**Required action**
Reproduce the data verbatim from the line containing "chất cho người dân, chúng ta còn phải tìm" to the line containing "ễ Tây Cơ đã đứng trước một tình huống rất", both lines included.

**Source information**
=-=-=-=-=

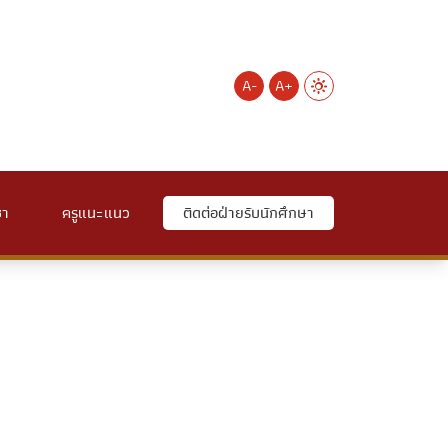
A-
A+
ชา
ครูแนะแนว
ติดต่อฝ่ายรับนักศึกษา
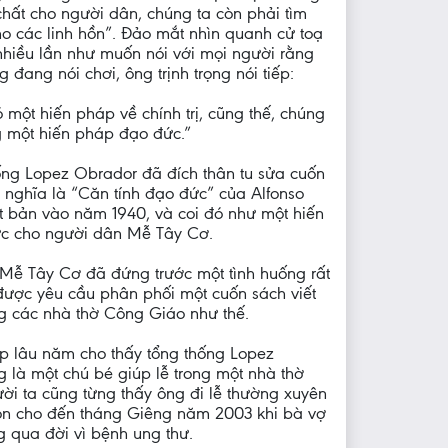
 chất cho người dân, chúng ta còn phải tìm
ho các linh hồn”. Đảo mắt nhìn quanh cử toạ
hiều lần như muốn nói với mọi người rằng
 đang nói chơi, ông trịnh trọng nói tiếp:
 một hiến pháp về chính trị, cũng thế, chúng
g một hiến pháp đạo đức.”
ống Lopez Obrador đã đích thân tu sửa cuốn
, nghĩa là “Căn tính đạo đức” của Alfonso
 bản vào năm 1940, và coi đó như một hiến
c cho người dân Mễ Tây Cơ.
ễ Tây Cơ đã đứng trước một tình huống rất
ược yêu cầu phân phối một cuốn sách viết
g các nhà thờ Công Giáo như thế.
p lâu năm cho thấy tổng thống Lopez
 là một chú bé giúp lễ trong một nhà thờ
i ta cũng từng thấy ông đi lễ thường xuyên
con cho đến tháng Giêng năm 2003 khi bà vợ
g qua đời vì bệnh ung thư.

=-=-=-=-=

**Output of the task**
 chất cho người dân, chúng ta còn phải tìm
ho các linh hồn”. Đảo mắt nhìn quanh cử toạ
hiều lần như muốn nói với mọi người rằng
 đang nói chơi, ông trịnh trọng nói tiếp:
 một hiến pháp về chính trị, cũng thế, chúng
g một hiến pháp đạo đức.”
ống Lopez Obrador đã đích thân tu sửa cuốn
, nghĩa là “Căn tính đạo đức” của Alfonso
 bản vào năm 1940, và coi đó như một hiến
c cho người dân Mễ Tây Cơ.
ễ Tây Cơ đã đứng trước một tình huống rất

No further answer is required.